--- MATERIAL SHOWN ---

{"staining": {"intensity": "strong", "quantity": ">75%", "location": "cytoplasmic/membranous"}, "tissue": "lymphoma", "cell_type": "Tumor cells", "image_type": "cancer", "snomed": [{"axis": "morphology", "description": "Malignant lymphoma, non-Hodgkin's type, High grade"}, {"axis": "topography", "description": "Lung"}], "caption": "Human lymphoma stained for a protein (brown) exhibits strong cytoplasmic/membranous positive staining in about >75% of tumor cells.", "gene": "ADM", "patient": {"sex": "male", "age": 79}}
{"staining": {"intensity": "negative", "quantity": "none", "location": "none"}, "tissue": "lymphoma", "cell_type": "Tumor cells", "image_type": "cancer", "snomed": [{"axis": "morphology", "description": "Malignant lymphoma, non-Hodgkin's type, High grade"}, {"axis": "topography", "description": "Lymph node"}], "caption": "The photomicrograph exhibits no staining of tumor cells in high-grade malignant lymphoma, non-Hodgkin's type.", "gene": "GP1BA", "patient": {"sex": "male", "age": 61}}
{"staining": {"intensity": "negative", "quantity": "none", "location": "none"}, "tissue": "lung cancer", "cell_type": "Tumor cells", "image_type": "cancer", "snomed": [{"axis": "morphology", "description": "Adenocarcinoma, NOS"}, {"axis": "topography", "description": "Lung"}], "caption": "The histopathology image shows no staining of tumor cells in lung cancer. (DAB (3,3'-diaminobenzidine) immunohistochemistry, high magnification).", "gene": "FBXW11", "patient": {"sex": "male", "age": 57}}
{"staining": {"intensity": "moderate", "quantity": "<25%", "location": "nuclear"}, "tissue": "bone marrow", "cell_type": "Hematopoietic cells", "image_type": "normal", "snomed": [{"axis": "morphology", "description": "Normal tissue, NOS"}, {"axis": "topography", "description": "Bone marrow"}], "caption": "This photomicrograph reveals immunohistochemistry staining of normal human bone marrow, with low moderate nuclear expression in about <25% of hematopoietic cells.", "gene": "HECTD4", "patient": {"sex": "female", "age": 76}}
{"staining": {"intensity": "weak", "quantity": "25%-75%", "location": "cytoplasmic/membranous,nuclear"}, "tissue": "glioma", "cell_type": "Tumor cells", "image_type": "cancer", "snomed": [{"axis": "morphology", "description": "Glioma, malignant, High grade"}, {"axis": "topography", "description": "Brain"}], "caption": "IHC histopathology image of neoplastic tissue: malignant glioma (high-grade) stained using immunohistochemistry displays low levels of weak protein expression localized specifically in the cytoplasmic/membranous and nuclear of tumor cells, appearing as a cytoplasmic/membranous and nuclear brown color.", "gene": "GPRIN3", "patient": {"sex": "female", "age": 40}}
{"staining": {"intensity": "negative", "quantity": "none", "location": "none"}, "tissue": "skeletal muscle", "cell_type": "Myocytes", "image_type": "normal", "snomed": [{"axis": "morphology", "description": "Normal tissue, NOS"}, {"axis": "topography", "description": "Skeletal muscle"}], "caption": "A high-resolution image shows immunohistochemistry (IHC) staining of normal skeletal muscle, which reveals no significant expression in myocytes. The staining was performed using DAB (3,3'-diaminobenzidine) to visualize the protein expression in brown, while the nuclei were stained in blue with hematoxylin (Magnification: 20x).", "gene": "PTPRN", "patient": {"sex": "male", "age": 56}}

---

Reply with the complete records, restated exactly.

{"staining": {"intensity": "strong", "quantity": ">75%", "location": "cytoplasmic/membranous"}, "tissue": "lymphoma", "cell_type": "Tumor cells", "image_type": "cancer", "snomed": [{"axis": "morphology", "description": "Malignant lymphoma, non-Hodgkin's type, High grade"}, {"axis": "topography", "description": "Lung"}], "caption": "Human lymphoma stained for a protein (brown) exhibits strong cytoplasmic/membranous positive staining in about >75% of tumor cells.", "gene": "ADM", "patient": {"sex": "male", "age": 79}}
{"staining": {"intensity": "negative", "quantity": "none", "location": "none"}, "tissue": "lymphoma", "cell_type": "Tumor cells", "image_type": "cancer", "snomed": [{"axis": "morphology", "description": "Malignant lymphoma, non-Hodgkin's type, High grade"}, {"axis": "topography", "description": "Lymph node"}], "caption": "The photomicrograph exhibits no staining of tumor cells in high-grade malignant lymphoma, non-Hodgkin's type.", "gene": "GP1BA", "patient": {"sex": "male", "age": 61}}
{"staining": {"intensity": "negative", "quantity": "none", "location": "none"}, "tissue": "lung cancer", "cell_type": "Tumor cells", "image_type": "cancer", "snomed": [{"axis": "morphology", "description": "Adenocarcinoma, NOS"}, {"axis": "topography", "description": "Lung"}], "caption": "The histopathology image shows no staining of tumor cells in lung cancer. (DAB (3,3'-diaminobenzidine) immunohistochemistry, high magnification).", "gene": "FBXW11", "patient": {"sex": "male", "age": 57}}
{"staining": {"intensity": "moderate", "quantity": "<25%", "location": "nuclear"}, "tissue": "bone marrow", "cell_type": "Hematopoietic cells", "image_type": "normal", "snomed": [{"axis": "morphology", "description": "Normal tissue, NOS"}, {"axis": "topography", "description": "Bone marrow"}], "caption": "This photomicrograph reveals immunohistochemistry staining of normal human bone marrow, with low moderate nuclear expression in about <25% of hematopoietic cells.", "gene": "HECTD4", "patient": {"sex": "female", "age": 76}}
{"staining": {"intensity": "weak", "quantity": "25%-75%", "location": "cytoplasmic/membranous,nuclear"}, "tissue": "glioma", "cell_type": "Tumor cells", "image_type": "cancer", "snomed": [{"axis": "morphology", "description": "Glioma, malignant, High grade"}, {"axis": "topography", "description": "Brain"}], "caption": "IHC histopathology image of neoplastic tissue: malignant glioma (high-grade) stained using immunohistochemistry displays low levels of weak protein expression localized specifically in the cytoplasmic/membranous and nuclear of tumor cells, appearing as a cytoplasmic/membranous and nuclear brown color.", "gene": "GPRIN3", "patient": {"sex": "female", "age": 40}}
{"staining": {"intensity": "negative", "quantity": "none", "location": "none"}, "tissue": "skeletal muscle", "cell_type": "Myocytes", "image_type": "normal", "snomed": [{"axis": "morphology", "description": "Normal tissue, NOS"}, {"axis": "topography", "description": "Skeletal muscle"}], "caption": "A high-resolution image shows immunohistochemistry (IHC) staining of normal skeletal muscle, which reveals no significant expression in myocytes. The staining was performed using DAB (3,3'-diaminobenzidine) to visualize the protein expression in brown, while the nuclei were stained in blue with hematoxylin (Magnification: 20x).", "gene": "PTPRN", "patient": {"sex": "male", "age": 56}}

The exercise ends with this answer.